Time Lapse Techniques
There's lots of high quality timelapse out there — one of the best is Morten Rustad (@morten.rustad). If you are starting from scratch, start there. The typical approach is capture relatively slow moving phenomena at 1-120 frames per hour and then running the frames at standard frame rates - 24-60 frames per second. Motion is fluid and properly blurred by keeping exposure coverage of at least 25%. So if you capture 1 frame every minute, the exposure should be 15 to 60 seconds. This is readily achieved using ND filters without compromising other exposure settings.
I've been trying something a little different to make use of high quality video cameras that capture 4-8k in log formats. In this time lapse technique, I use videos captured at typical frame rates and post process by variable averaging to get a designed motion and feel. Similar things are already done with frame rate ramp ups and ramp downs. But I wanted something extremely fluid and controllable. The main innovation here is the time scale and attention to periodicity. The ideal subjects are slow moving in real time with small changes at typical frame rates. With a high speed camera, more is possible such as changing the feel of everyday physics.
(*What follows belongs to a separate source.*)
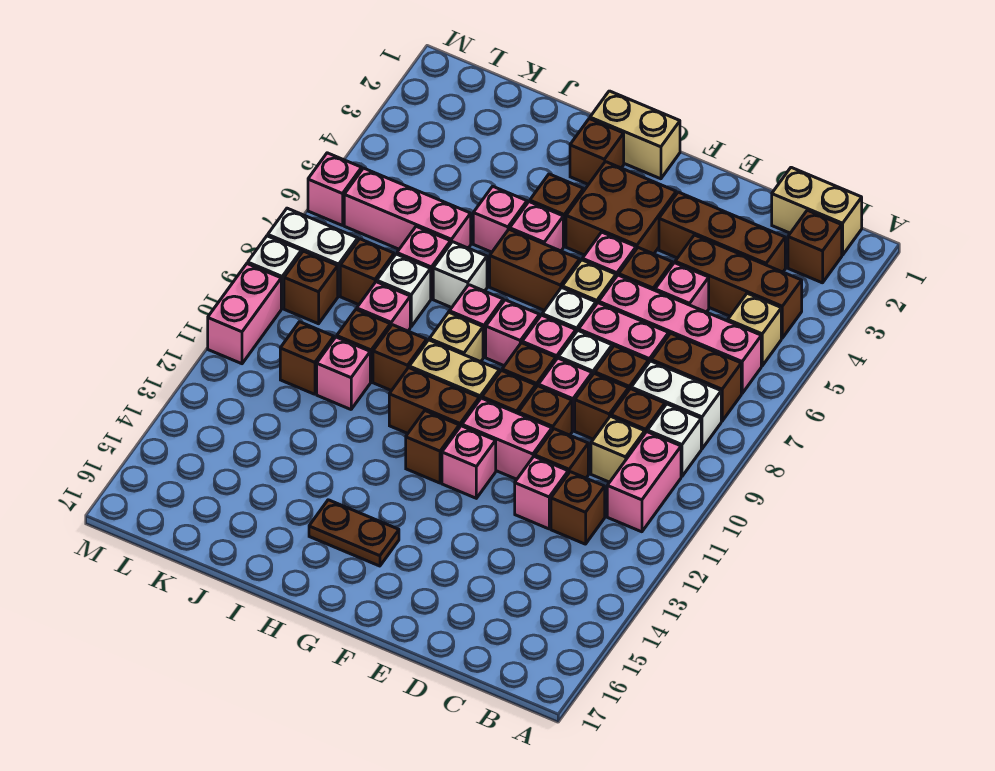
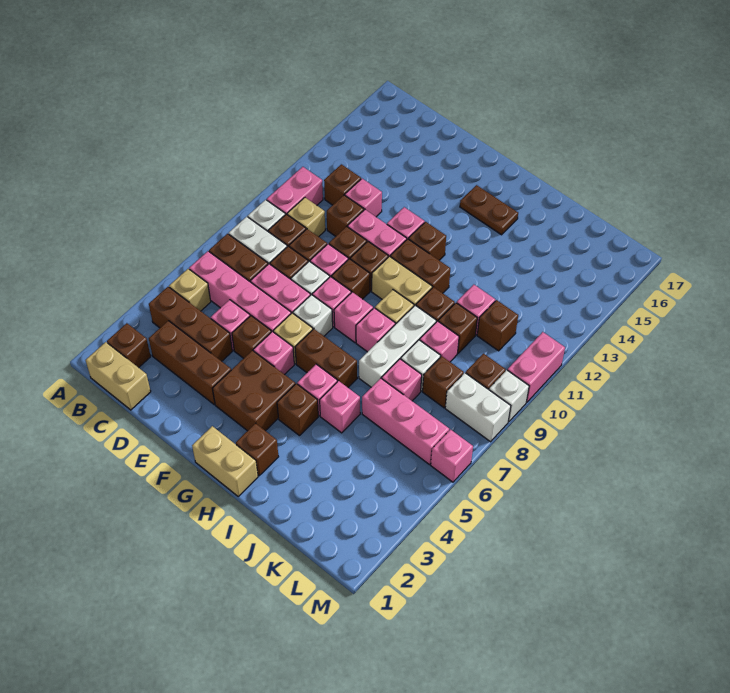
white brick I7 level 1 -> white brick I7:I9 level 1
Some things to keep in mind:
- Capture images at a relatively high frame rate. Adjacent frames should have small or unnoticeable changes on the order of a pixel. 24 fps is good for slow phenomena like clouds. 1000+ fps for faster motions is necessary.
- Capture 50-100% of the motion using long shutter times/fill factor and manage dynamic range with ISO/f#/ND filters.
- Stabilization and color correction on video.
- Create frame rate curves.
- Create new frames by averaging or other functions (perhaps weighted averaging).
- Repeat stabilization on averaged frames.
- Generate synchronized audio with velocity and acceleration dependence. You can also use optical flow to find types of motion in the scene and generate stereo audio that reflects that. This is a kind of sound from motion.
- Apply camera movements like zooms and transforms with motion blur on the averaged results.